▶ **Task instructions**
Your response should reproduce every line of the entries that contains the word "yachinco".

-------

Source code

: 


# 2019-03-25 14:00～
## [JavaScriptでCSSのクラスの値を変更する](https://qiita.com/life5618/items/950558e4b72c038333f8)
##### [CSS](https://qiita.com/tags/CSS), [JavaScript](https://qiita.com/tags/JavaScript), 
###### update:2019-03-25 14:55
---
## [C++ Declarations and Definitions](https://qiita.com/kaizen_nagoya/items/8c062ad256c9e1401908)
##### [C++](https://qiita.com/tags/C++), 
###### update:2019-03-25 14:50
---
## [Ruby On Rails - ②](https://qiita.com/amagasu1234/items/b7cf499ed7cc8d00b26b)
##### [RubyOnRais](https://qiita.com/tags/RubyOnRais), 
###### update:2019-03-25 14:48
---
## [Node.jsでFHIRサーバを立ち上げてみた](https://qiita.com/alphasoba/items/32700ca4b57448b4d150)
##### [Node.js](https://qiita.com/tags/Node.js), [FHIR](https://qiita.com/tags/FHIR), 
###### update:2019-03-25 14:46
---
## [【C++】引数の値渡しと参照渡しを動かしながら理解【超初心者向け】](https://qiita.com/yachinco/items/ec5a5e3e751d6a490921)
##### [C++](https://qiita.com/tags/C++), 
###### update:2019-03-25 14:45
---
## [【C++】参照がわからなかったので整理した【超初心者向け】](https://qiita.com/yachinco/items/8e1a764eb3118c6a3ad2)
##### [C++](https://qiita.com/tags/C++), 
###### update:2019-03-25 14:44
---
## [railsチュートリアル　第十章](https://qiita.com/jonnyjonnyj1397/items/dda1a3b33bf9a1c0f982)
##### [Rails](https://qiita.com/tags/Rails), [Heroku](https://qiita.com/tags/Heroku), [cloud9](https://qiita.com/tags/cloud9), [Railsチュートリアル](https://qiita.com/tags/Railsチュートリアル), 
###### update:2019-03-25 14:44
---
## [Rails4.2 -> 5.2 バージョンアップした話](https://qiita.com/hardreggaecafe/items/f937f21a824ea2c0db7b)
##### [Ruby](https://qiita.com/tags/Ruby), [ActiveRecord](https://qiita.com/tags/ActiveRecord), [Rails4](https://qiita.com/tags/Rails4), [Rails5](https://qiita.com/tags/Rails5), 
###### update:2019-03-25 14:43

-------

▶ **Task result**
## [【C++】引数の値渡しと参照渡しを動かしながら理解【超初心者向け】](https://qiita.com/yachinco/items/ec5a5e3e751d6a490921)
## [【C++】参照がわからなかったので整理した【超初心者向け】](https://qiita.com/yachinco/items/8e1a764eb3118c6a3ad2)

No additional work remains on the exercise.